Fifth album Always Ascending brings electronica to Franz Ferdinand's indie-punk template
Album review: Franz Ferdinand’s high five in creative freedom
Glaswegian art school indie-punkers Franz Ferdinand release their fifth studio album this month, and they seem to be in a very happy place. The band have a solid following and are big enough to justify putting albums out every couple of years, but no longer so big they face the pressure to sell the singles that followed hits such as 2004’s Take Me Out and The Dark of the Matinée.
None of the singles released to promote Always Ascending charted at all, discounting number 63 on the Belgian chart for 2017’s title track, and a number 25 United States Alternative chart placing. With the album debuting at number 6 on the UK charts, but there’s no danger of label Domino dropping them, and they’re clearly enjoying their creative freedom.
Further evidence of this can be found in the band’s previous studio outing – a collaboration with ’70s/’80s electro-pop-rock experimentalists Sparks as FFS. That album was a critical and commercial success, and Franz Ferdinand have taken on board some of their erstwhile synth-heavy collaborators’ aesthetic.
FF’s trademark buzzsaw guitar is still in evidence, but synths and electronica play a much bigger part on this album than previously, doubtless in part due to the recent arrival of Julian Corrie, also known as Glaswegian electro producer Miaoux Miaoux, to replace the departed founding member Nick McCarthy, as well as production from Cassius collaborator Phillipe Zdar.

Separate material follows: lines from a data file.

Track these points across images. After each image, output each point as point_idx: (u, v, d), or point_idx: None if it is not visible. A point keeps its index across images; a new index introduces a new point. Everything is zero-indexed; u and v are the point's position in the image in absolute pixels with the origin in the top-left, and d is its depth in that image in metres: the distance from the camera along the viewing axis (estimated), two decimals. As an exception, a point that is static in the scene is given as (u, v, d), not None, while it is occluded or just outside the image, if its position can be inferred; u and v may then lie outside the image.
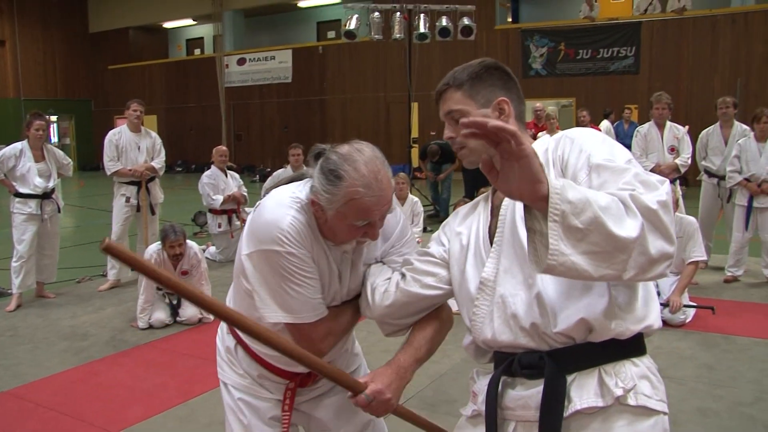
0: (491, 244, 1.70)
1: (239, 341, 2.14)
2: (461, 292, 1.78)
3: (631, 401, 1.53)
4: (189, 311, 5.75)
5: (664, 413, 1.59)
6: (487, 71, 1.76)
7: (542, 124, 10.93)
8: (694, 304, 5.60)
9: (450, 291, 1.86)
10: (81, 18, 27.37)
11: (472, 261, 1.76)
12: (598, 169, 1.50)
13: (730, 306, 5.93)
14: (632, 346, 1.59)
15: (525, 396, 1.61)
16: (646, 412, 1.55)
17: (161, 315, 5.67)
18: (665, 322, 5.38)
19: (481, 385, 1.74)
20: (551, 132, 8.88)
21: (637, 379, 1.56)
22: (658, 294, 5.51)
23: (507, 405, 1.66)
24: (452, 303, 1.92)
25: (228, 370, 2.20)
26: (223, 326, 2.26)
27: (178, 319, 5.75)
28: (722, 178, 7.08)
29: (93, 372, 4.71)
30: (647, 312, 1.60)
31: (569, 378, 1.56)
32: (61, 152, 6.98)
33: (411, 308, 1.91)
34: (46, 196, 6.56)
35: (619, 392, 1.52)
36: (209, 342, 5.23)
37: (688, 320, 5.45)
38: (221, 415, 3.97)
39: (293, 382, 2.10)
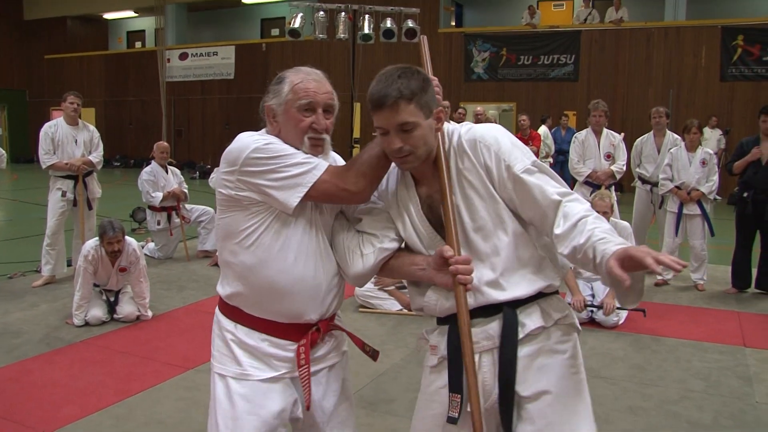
0: (430, 225, 2.05)
1: (238, 320, 2.15)
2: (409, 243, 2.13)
3: (564, 321, 2.06)
4: (126, 308, 5.65)
5: (579, 331, 2.11)
6: (426, 82, 1.95)
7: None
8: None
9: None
10: (15, 4, 26.42)
11: (411, 230, 2.09)
12: (520, 181, 1.94)
13: (660, 309, 6.14)
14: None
15: (486, 328, 2.00)
16: (573, 328, 2.08)
17: (98, 312, 5.55)
18: (599, 324, 5.55)
19: (436, 338, 2.11)
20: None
21: (566, 307, 2.10)
22: (593, 296, 5.68)
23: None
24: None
25: (228, 363, 2.15)
26: (218, 314, 2.23)
27: (115, 316, 5.64)
28: (655, 184, 7.33)
29: (26, 370, 4.58)
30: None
31: (518, 311, 2.00)
32: (-7, 144, 6.78)
33: (383, 259, 2.13)
34: (-23, 188, 6.36)
35: (557, 316, 2.04)
36: (147, 339, 5.22)
37: (620, 322, 5.62)
38: (159, 414, 3.96)
39: (305, 339, 2.12)
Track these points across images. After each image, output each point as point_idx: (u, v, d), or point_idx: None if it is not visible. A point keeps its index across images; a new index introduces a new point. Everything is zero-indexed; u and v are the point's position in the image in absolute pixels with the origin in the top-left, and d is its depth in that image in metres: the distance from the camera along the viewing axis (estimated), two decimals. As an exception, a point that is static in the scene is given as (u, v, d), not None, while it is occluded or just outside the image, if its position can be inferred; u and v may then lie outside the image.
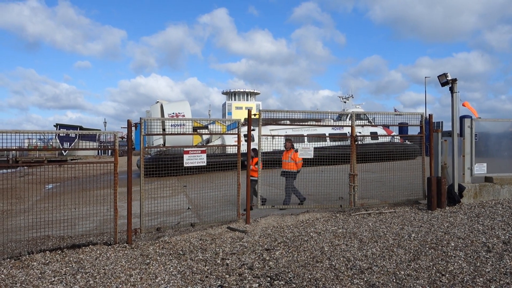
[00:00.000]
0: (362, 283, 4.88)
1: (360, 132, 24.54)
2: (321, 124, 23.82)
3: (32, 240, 7.51)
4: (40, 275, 5.40)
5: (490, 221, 7.82)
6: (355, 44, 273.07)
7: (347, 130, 20.97)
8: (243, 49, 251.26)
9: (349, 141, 9.55)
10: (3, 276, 5.40)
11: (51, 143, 39.97)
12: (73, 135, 39.74)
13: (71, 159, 37.72)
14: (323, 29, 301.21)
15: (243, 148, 8.99)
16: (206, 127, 25.73)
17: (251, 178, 9.45)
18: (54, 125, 45.51)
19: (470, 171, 10.10)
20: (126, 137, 7.37)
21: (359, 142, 12.73)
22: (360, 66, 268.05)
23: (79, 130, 42.55)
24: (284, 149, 10.51)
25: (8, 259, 6.10)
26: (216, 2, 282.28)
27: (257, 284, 4.93)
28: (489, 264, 5.41)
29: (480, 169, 10.19)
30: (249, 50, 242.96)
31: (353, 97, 36.62)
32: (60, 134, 39.04)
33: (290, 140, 10.28)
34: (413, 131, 11.85)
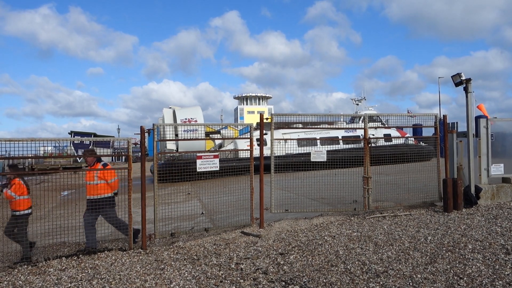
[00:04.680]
0: (378, 287, 4.82)
1: (373, 134, 24.43)
2: (334, 127, 23.70)
3: (48, 247, 7.61)
4: (56, 281, 5.46)
5: (508, 222, 7.67)
6: (370, 44, 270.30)
7: (360, 132, 20.86)
8: (256, 51, 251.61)
9: (362, 143, 9.49)
10: (20, 282, 5.47)
11: (65, 151, 40.56)
12: (87, 142, 40.20)
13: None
14: (338, 29, 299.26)
15: (256, 152, 8.99)
16: (218, 132, 25.82)
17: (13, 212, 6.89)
18: (69, 133, 46.19)
19: (486, 172, 9.93)
20: (139, 143, 7.42)
21: (373, 144, 12.60)
22: (375, 66, 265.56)
23: (93, 137, 43.12)
24: (87, 165, 7.54)
25: (25, 266, 6.19)
26: (228, 5, 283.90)
27: (272, 289, 4.91)
28: (508, 266, 5.30)
29: (497, 169, 10.01)
30: (262, 53, 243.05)
31: (365, 99, 36.29)
32: (75, 141, 39.58)
33: (91, 152, 7.77)
34: (428, 132, 11.69)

On opener Always Ascending, a brooding electro operetta, Alex Kapranos seems to be channelling former Bauhaus frontman Pete Murphy’s ’80s post-break-up work from albums like 1999’s Deep, while Lazy Boy has an almost krautrock with synth hooks swirling over a hypnotic, rumbling funkish guitar line. “Most out-there” award-winner, Huck and Jim, veers into ’80s-style discordant guitar weirdness we’ve heard from the likes of The Cardiacs and The Very Things, while taking a dig at US politics.
It’s an enjoyable listen, and although the influence of Sparks hangs heavy, this complements an unmistakably Franz Ferdinand-sounding album. Rather than another album of three-chord guitar chops and clever-but-not-smug lyrics, we get the sound of a band proud of its past, but happy with its present, and the ubiquitous clever-but-not-smug lyrics.